You left Jeru because you were afraid. But you aren’t afraid anymore?

“I became everything I feared. Now I am fear. And no one can stop me.”

He stared down at Jeru City and flexed his huge wings.

“My son . . . he is a Changer too. An eagle. But he can’t control the change. Now he is gone, Jeru needs a king, and you are alone. I will let you live if you do as I say.”

And what of Lady Firi? She thinks she’s going to be queen.

He cackled. “She will make a good pet.”

For a moment all was quiet in the city below, the distance creating an illusion of serenity. Then flames begin to gyrate and lick the sky, and Jeru came alive. The stench of pitch and smoke rose in the wind, and screams and shouts began to swell and find me across the distance. Hide, the people said. Run, the women screamed. Volgar, the men shouted. The word mother pierced the air along with the others, and I covered my ears in horror, not wanting to hear, not able to prevent it. The birdmen are here. The Volgar are here. Run. Hide. Help me. The words trembled and burst, only to swell again like the blisters the Volgar Liege had raised on my skin.

Tiras, I cried, Tiras, your city. Your city is burning.

“Call him, Lark of Corvyn. Call your eagle king. Call my son, so he will know his father has returned.
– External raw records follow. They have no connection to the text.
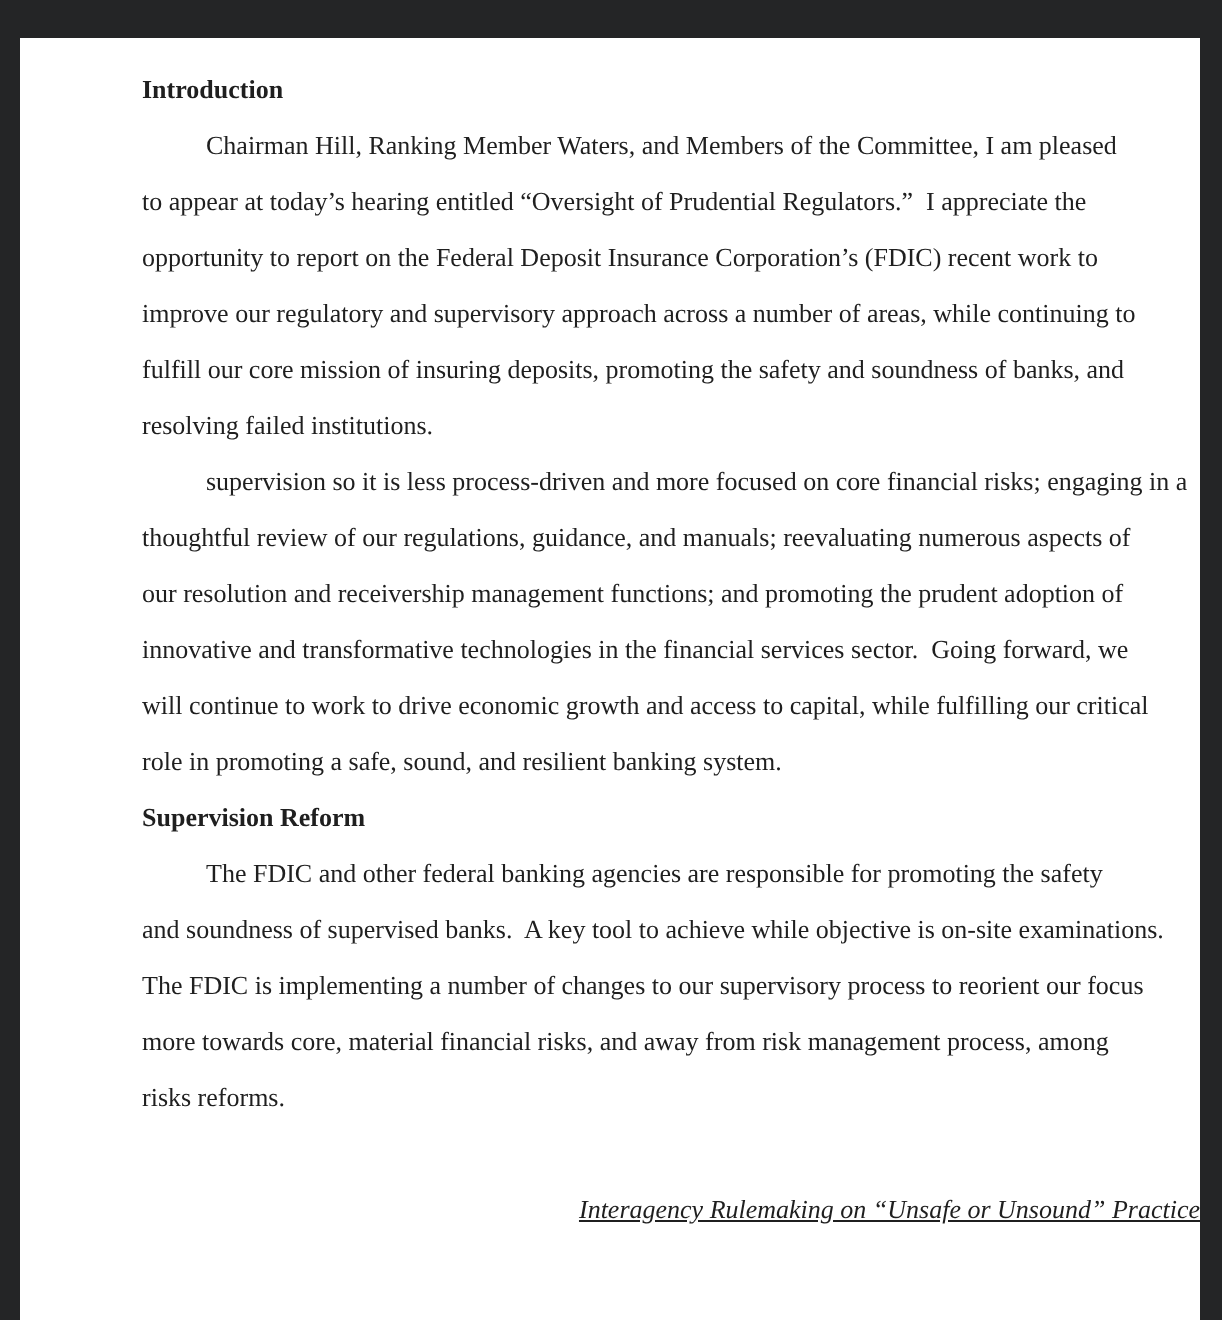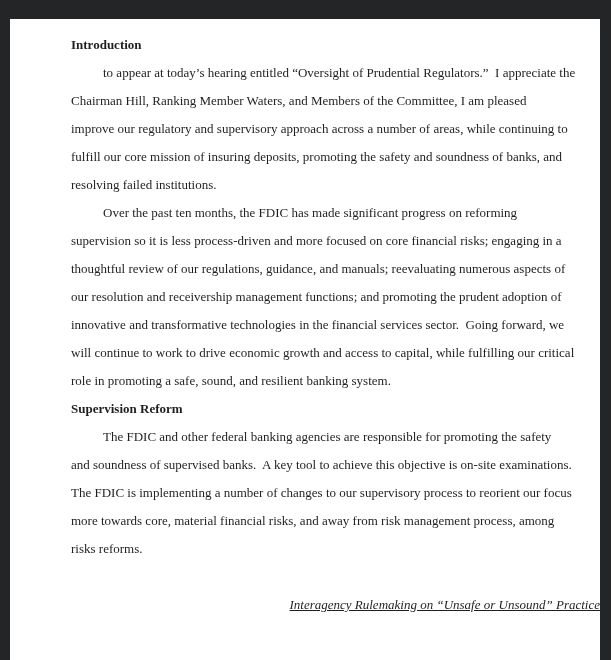"to appear at today’s hearing" div.line { order: before "Chairman Hill, Ranking Member Waters," -> after "Chairman Hill, Ranking Member Waters," }
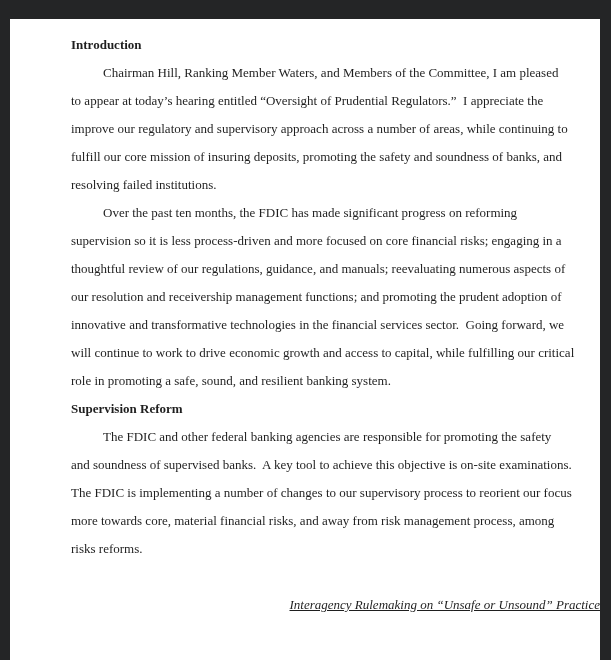"opportunity to report on the" div.line { html: none -> <div>opportunity to report on the Federal Deposit Insurance Corporation’s (FDIC) recent work to</div> }
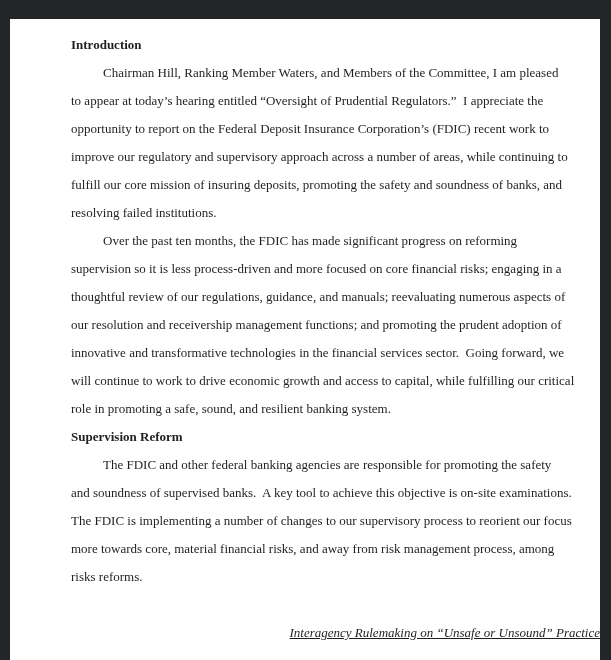"Over the past ten months," div.line { html: <div>Over the past ten months, the FDIC has made significant progress on reforming</div> -> none }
The birdmen will kill and feed, and when the people are begging for mercy, I will extend it. I will call them off. And I will take what’s mine.”
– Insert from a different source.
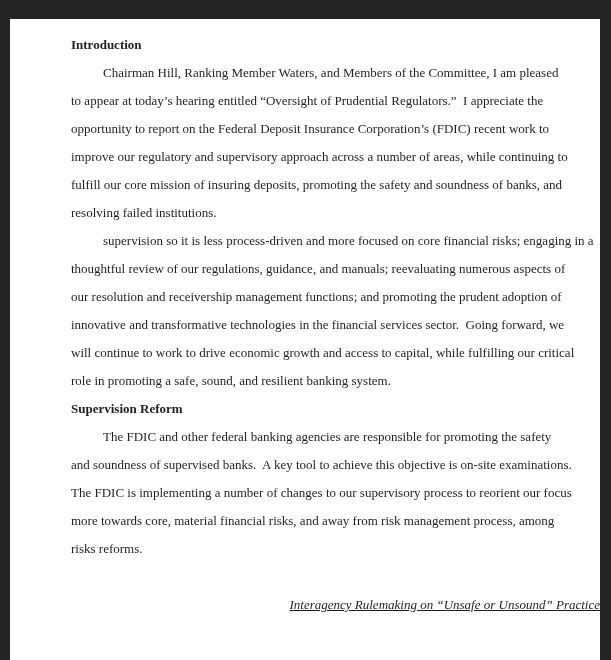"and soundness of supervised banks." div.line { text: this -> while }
Fire burning Jeru’s streets,

Find the birdmen, make them flee.

Arrows in the archer’s bow,

Find the birdmen, e’er they go.

Zoltev laughed, incredulous. “The city burns, and you spin rhymes?”

Volgar birdmen, hear my cry,

Jeru’s burning, you will die.

Close your wings and bow your heads,

Every living birdman, dead.

“Do you really think they can hear you? That your words are so powerful across such a distance?” Zoltev mocked.

Rocks upon which Zoltev stands,

Tumble now beneath the man.

Open up and swallow him,

That Jeru will be safe again.

Zoltev bared his teeth and swung his arm, striking me across the face. For a heartbeat I was weightless, teetering between falling and flailing, my arms wide, searching for something to hold on to. Then I was part of the sky, a fluttering poppet in the wind, words rushing through my head.